MAXILLARY SECOND MOLAR
The second molars are often called 12-year molars because they erupt when a child is about 12 years
Facial: The crown is shorter occluso-cervically and narrower mesiodistally whe compared to the first molar. The distobuccal cusp is visibly smaller than the mesiobuccal cusp. The two buccal roots are more nearly parallel. The roots are more parallel; the apex of the mesial root is on line with the with the buccal developmental groove. Mesial and distal roots tend to be about the same length.
Lingual: The distolingual cusp is smaller than the mesiolingual cusp. The Carabelli trait is absent.
Proximal: The crown is shorter than the first molar and the palatal root has less diverence. The roots tend to remain within the crown profile.
Occlusal: The distolingual cusp is smaller on the second than on the first molar. When it is much reduced in size, the crown outline is described as 'heart-shaped.' The Carabelli trait is usually absent. The order of cusp size, largest to smallest, is the same as the first but is more exaggerated: mesiolingual, mesiobuccal, distobuccal, and distolingual.
Contact Points; Height of Curvature: Both mesial and distal contacts tend to be centered buccolingually below the marginal ridges. Since themolars become shorter, moving from first to this molar, the contacts tend to appear more toward the center of the proximal surfaces.

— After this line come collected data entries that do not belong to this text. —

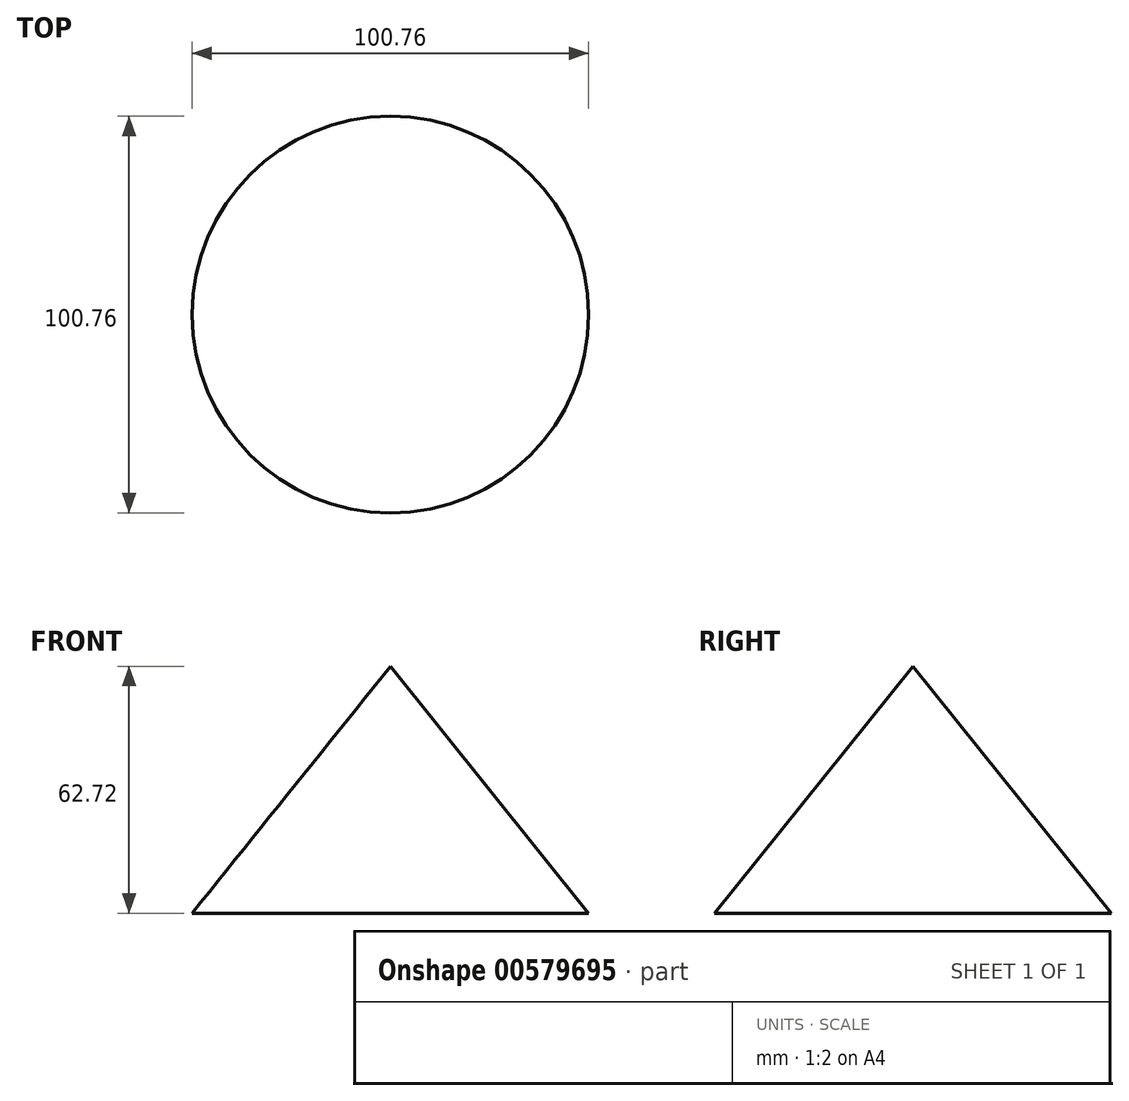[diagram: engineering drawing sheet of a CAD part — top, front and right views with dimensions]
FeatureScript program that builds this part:
annotation { "Feature Type Name" : "Feature", "Feature Type Description" : "" }
export const myFeature = defineFeature(function(context is Context, id is Id, definition is map)
    precondition{}
    {
        {
            var Q0;
            Q0=qCreatedBy(makeId("Front.planeOp"),FACE);
            var sketch = newSketch(context, id + "F0", { "sketchPlane" : qUnion([Q0])});
            skLineSegment(sketch, "E0", {"start": v(0, 0) * mm, "end": v(50.38, 0) * mm});
            skLineSegment(sketch, "E1", {"start": v(50.38, 0) * mm, "end": v(0, 62.72) * mm});
            skLineSegment(sketch, "E2", {"start": v(0, 62.72) * mm, "end": v(0, 0) * mm});
            skSolve(sketch);
        }
        {
            var Q0;
            Q0 = qSketchRegion(id + "F0", true);
            var Q1;
            Q1=sQuery(id+"F0.wireOp",EDGE,"E2");
            revolve(context, id + "F1", {"entities" : qUnion([Q0]), "axis" : qUnion([Q1]), "revolveType" : RevolveType.FULL});
        }
    });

Roots: There are three roots, two buccal and one lingual. The roots are less divergent than the first with their apices usually falling within the crown profile. The buccal roots tend to incline to the distal.
Note: The distolingual cusp is the most variable feature of this tooth. When it is large, the occlusal is somewhat rhomboidal; when reduced in size the crown is described as triangual or 'heart-shaped.' At times, the root may be fused.

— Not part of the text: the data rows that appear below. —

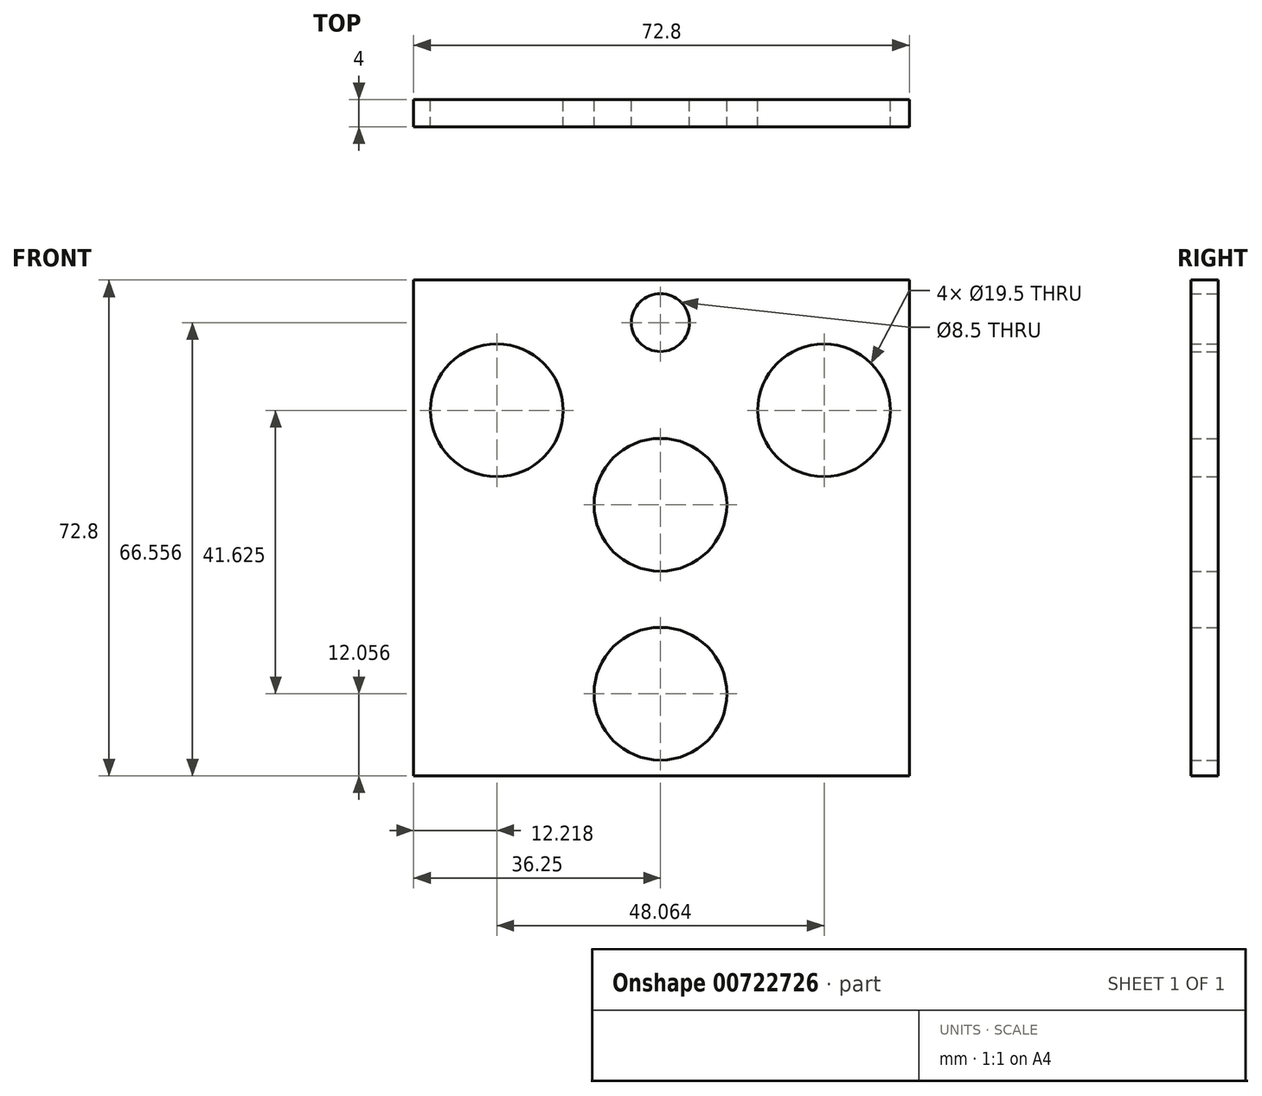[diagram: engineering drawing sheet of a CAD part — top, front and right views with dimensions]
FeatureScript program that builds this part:
annotation { "Feature Type Name" : "Feature", "Feature Type Description" : "" }
export const myFeature = defineFeature(function(context is Context, id is Id, definition is map)
    precondition{}
    {
        {
            var Q0;
            Q0=qCreatedBy(makeId("Front.planeOp"),FACE);
            var sketch = newSketch(context, id + "F0", { "sketchPlane" : qUnion([Q0])});
            skLineSegment(sketch, "E0.bottom", {"start": v(-40, 60) * mm, "end": v(40, 60) * mm});
            skLineSegment(sketch, "E0.top", {"start": v(-40, -60) * mm, "end": v(40, -60) * mm});
            skLineSegment(sketch, "E0.left", {"start": v(-40, 60) * mm, "end": v(-40, -60) * mm});
            skLineSegment(sketch, "E0.right", {"start": v(40, 60) * mm, "end": v(40, -60) * mm});
            skPoint(sketch, "E0.middle", {"position": v(0, 0) * mm});
            skLineSegment(sketch, "E1", {"start": v(0, 21.88) * mm, "end": v(0, 29.88) * mm, "construction": true});
            skCircle(sketch, "E2", {"center": v(0, 29.88) * mm, "radius": 8 * mm, "construction": true});
            skCircle(sketch, "E3", {"center": v(0, 29.88) * mm, "radius": 4.25 * mm});
            skLineSegment(sketch, "E4", {"start": v(0, 60) * mm, "end": v(0, 29.88) * mm, "construction": true});
            skLineSegment(sketch, "E5", {"start": v(0, 21.88) * mm, "end": v(0, 3.13) * mm, "construction": true});
            skCircle(sketch, "E6", {"center": v(0, 3.13) * mm, "radius": 18.75 * mm, "construction": true});
            skCircle(sketch, "E7.cCircle", {"center": v(0, 3.13) * mm, "radius": 27.75 * mm, "construction": true});
            skLineSegment(sketch, "E7.0", {"start": v(0, -24.62) * mm, "end": v(-24.03, 17) * mm, "construction": true});
            skLineSegment(sketch, "E7.1", {"start": v(-24.03, 17) * mm, "end": v(24.03, 17) * mm, "construction": true});
            skLineSegment(sketch, "E7.2", {"start": v(24.03, 17) * mm, "end": v(0, -24.62) * mm, "construction": true});
            skCircle(sketch, "E8", {"center": v(24.03, 17) * mm, "radius": 8 * mm, "construction": true});
            skCircle(sketch, "E9", {"center": v(-24.03, 17) * mm, "radius": 8 * mm, "construction": true});
            skCircle(sketch, "E10", {"center": v(0, -24.62) * mm, "radius": 8 * mm, "construction": true});
            skCircle(sketch, "E11", {"center": v(0, 3.13) * mm, "radius": 9.75 * mm});
            skCircle(sketch, "E12", {"center": v(24.03, 17) * mm, "radius": 9.75 * mm});
            skCircle(sketch, "E13", {"center": v(-24.03, 17) * mm, "radius": 9.75 * mm});
            skCircle(sketch, "E14", {"center": v(0, -24.62) * mm, "radius": 9.75 * mm});
            skSolve(sketch);
        }
        {
            var Q0;
            Q0=qSketchRegion(id+"F0",true);
            extrude(context, id + "F1", {"entities" : qUnion([Q0]), "depth" : 4 * mm, "offsetDistance" : 25 * mm});
        }
        {
            var Q0;
            Q0=makeQuery(id+"F1.opExtrude","CAP_FACE",FACE,{"disambiguationData":[OSD([sQuery(id+"F0.wireOp",EDGE,"E0.bottom"),sQuery(id+"F0.wireOp",EDGE,"E0.top"),sQuery(id+"F0.wireOp",EDGE,"E0.left"),sQuery(id+"F0.wireOp",EDGE,"E0.right"),sQuery(id+"F0.wireOp",EDGE,"E11"),sQuery(id+"F0.wireOp",EDGE,"E3"),sQuery(id+"F0.wireOp",EDGE,"E12"),sQuery(id+"F0.wireOp",EDGE,"E13"),sQuery(id+"F0.wireOp",EDGE,"E14")])],"isStart":false});
            var sketch = newSketch(context, id + "F3", { "sketchPlane" : qUnion([Q0])});
            skLineSegment(sketch, "E15.bottom", {"start": v(40, -60) * mm, "end": v(-40, -60) * mm});
            skLineSegment(sketch, "E15.top", {"start": v(40, -40) * mm, "end": v(-40, -40) * mm});
            skLineSegment(sketch, "E15.left", {"start": v(40, -60) * mm, "end": v(40, -40) * mm});
            skLineSegment(sketch, "E15.right", {"start": v(-40, -60) * mm, "end": v(-40, -40) * mm});
            skSolve(sketch);
        }
        {
            var Q0;
            Q0=qSketchRegion(id+"F3",true);
            extrude(context, id + "F4", {"entities" : qUnion([Q0]), "operationType" : NewBodyOperationType.REMOVE, "oppositeDirection" : true, "depth" : 10 * mm, "offsetDistance" : 25 * mm});
        }
        {
            var Q0;
            Q0=makeQuery(id+"F1.opExtrude","CAP_FACE",FACE,{"disambiguationData":[OSD([sQuery(id+"F0.wireOp",EDGE,"E0.bottom"),sQuery(id+"F0.wireOp",EDGE,"E0.top"),sQuery(id+"F0.wireOp",EDGE,"E0.left"),sQuery(id+"F0.wireOp",EDGE,"E0.right"),sQuery(id+"F0.wireOp",EDGE,"E11"),sQuery(id+"F0.wireOp",EDGE,"E3"),sQuery(id+"F0.wireOp",EDGE,"E12"),sQuery(id+"F0.wireOp",EDGE,"E13"),sQuery(id+"F0.wireOp",EDGE,"E14")])],"isStart":false});
            var sketch = newSketch(context, id + "F5", { "sketchPlane" : qUnion([Q0])});
            skLineSegment(sketch, "E16", {"start": v(0, 3.13) * mm, "end": v(42.5, 3.13) * mm, "construction": true});
            skLineSegment(sketch, "E17", {"start": v(42.5, 3.13) * mm, "end": v(42.5, 0.13) * mm, "construction": true});
            skLineSegment(sketch, "E18.bottom", {"start": v(40, 0) * mm, "end": v(46, 0) * mm});
            skLineSegment(sketch, "E18.top", {"start": v(40, 6) * mm, "end": v(46, 6) * mm});
            skLineSegment(sketch, "E18.left", {"start": v(40, 0) * mm, "end": v(40, 6) * mm});
            skLineSegment(sketch, "E18.right", {"start": v(46, 0) * mm, "end": v(46, 6) * mm});
            skCircle(sketch, "E19", {"center": v(42.5, 3.13) * mm, "radius": 0.95 * mm});
            skSolve(sketch);
        }
        {
            var Q0;
            Q0=qSketchRegion(id+"F5",true);
            extrude(context, id + "F6", {"entities" : qUnion([Q0]), "oppositeDirection" : true, "depth" : 10 * mm, "offsetDistance" : 25 * mm});
        }
        {
            var Q0;
            Q0=makeQuery(id+"F6.opExtrude","SWEPT_EDGE",EDGE,{"disambiguationData":[OSD([sQuery(id+"F5.wireOp",EDGE,"E18.bottom"),sQuery(id+"F5.wireOp",EDGE,"E18.right")])]});
            var Q1;
            Q1=makeQuery(id+"F6.opExtrude","SWEPT_EDGE",EDGE,{"disambiguationData":[OSD([sQuery(id+"F5.wireOp",EDGE,"E18.top"),sQuery(id+"F5.wireOp",EDGE,"E18.right")])]});
            fillet(context, id + "F7", {"entities" : qUnion([Q0, Q1]), "radius" : 3 * mm, "tangentPropagation" : true, "allowEdgeOverflow" : false});
        }
        {
            var Q0;
            Q0=makeQuery(id+"F6.opExtrude","SWEPT_BODY",BODY,{"disambiguationData":[OSD([sQuery(id+"F5.wireOp",EDGE,"E18.bottom"),sQuery(id+"F5.wireOp",EDGE,"E18.top"),sQuery(id+"F5.wireOp",EDGE,"E18.left"),sQuery(id+"F5.wireOp",EDGE,"E18.right"),sQuery(id+"F5.wireOp",EDGE,"E19")])]});
            var Q1;
            Q1=qCreatedBy(makeId("Right.planeOp"),FACE);
            mirror(context, id + "F8", {"operationType" : NewBodyOperationType.ADD, "entities" : qUnion([Q0]), "mirrorPlane" : qUnion([Q1])});
        }
        {
            var Q0;
            {var subQ0=makeQuery(id+"F6.opExtrude","CAP_FACE",FACE,{"disambiguationData":[OSD([sQuery(id+"F5.wireOp",EDGE,"E18.bottom"),sQuery(id+"F5.wireOp",EDGE,"E18.top"),sQuery(id+"F5.wireOp",EDGE,"E18.left"),sQuery(id+"F5.wireOp",EDGE,"E18.right"),sQuery(id+"F5.wireOp",EDGE,"E19")])],"isStart":true});Q0=makeQuery(id+"F8.boolean.opBoolean","MERGE",FACE,{"derivedFrom":[makeQuery(id+"F1.opExtrude","CAP_FACE",FACE,{"disambiguationData":[OSD([sQuery(id+"F0.wireOp",EDGE,"E0.bottom"),sQuery(id+"F0.wireOp",EDGE,"E0.top"),sQuery(id+"F0.wireOp",EDGE,"E0.left"),sQuery(id+"F0.wireOp",EDGE,"E0.right"),sQuery(id+"F0.wireOp",EDGE,"E11"),sQuery(id+"F0.wireOp",EDGE,"E3"),sQuery(id+"F0.wireOp",EDGE,"E12"),sQuery(id+"F0.wireOp",EDGE,"E13"),sQuery(id+"F0.wireOp",EDGE,"E14")])],"isStart":false}),subQ0,makeQuery(id+"F8.opPattern","COPY",FACE,{"derivedFrom":subQ0,"instanceName":"1"})]});}
            var sketch = newSketch(context, id + "F11", { "sketchPlane" : qUnion([Q0])});
            skLineSegment(sketch, "E20.bottom", {"start": v(-36.25, 36.12) * mm, "end": v(36.55, 36.12) * mm});
            skLineSegment(sketch, "E20.top", {"start": v(-36.25, -36.68) * mm, "end": v(36.55, -36.68) * mm});
            skLineSegment(sketch, "E20.left", {"start": v(-36.25, 36.12) * mm, "end": v(-36.25, -36.68) * mm});
            skLineSegment(sketch, "E20.right", {"start": v(36.55, 36.12) * mm, "end": v(36.55, -36.68) * mm});
            skLineSegment(sketch, "E21.bottom", {"start": v(-47.82, 62.45) * mm, "end": v(50.12, 62.45) * mm});
            skLineSegment(sketch, "E21.top", {"start": v(-47.82, -65.4) * mm, "end": v(50.12, -65.4) * mm});
            skLineSegment(sketch, "E21.left", {"start": v(-47.82, 62.45) * mm, "end": v(-47.82, -65.4) * mm});
            skLineSegment(sketch, "E21.right", {"start": v(50.12, 62.45) * mm, "end": v(50.12, -65.4) * mm});
            skSolve(sketch);
        }
        {
            var Q0;
            Q0 = qSketchRegion(id + "F11", true);
            extrude(context, id + "F12", {"entities" : qUnion([Q0]), "operationType" : NewBodyOperationType.REMOVE, "oppositeDirection" : true, "depth" : 10 * mm, "offsetDistance" : 25 * mm});
        }
    });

Nutrition and tooth development
As in other aspects of human growth and development, nutrition has an effect on the developing tooth. Essential nutrients for a healthy tooth include calcium, phosphorus, fluoride, and vitamins A, C, and D. Calcium and phosphorus are needed to properly form the hydroxyapatite crystals, and their levels in the blood are maintained by Vitamin D. Vitamin A is necessary for the formation of keratin, as Vitamin C is for collagen. Fluoride is incorporated into the hydroxyapatite crystal of a developing tooth and makes it more resistant to demineralization and subsequent decay.
Deficiencies of these nutrients can have a wide range of effects on tooth development. In situations where calcium, phosphorus, and vitamin D are deficient, the hard structures of a tooth may be less mineralized. A lack of vitamin A can cause a reduction in the amount of enamel formation. Fluoride deficency causes increased demineralization when the tooth is exposed to an acidic environment, and also delays remineralization. Furthermore, an excess of fluoride while a tooth is in development can lead to a condition known as fluorosis.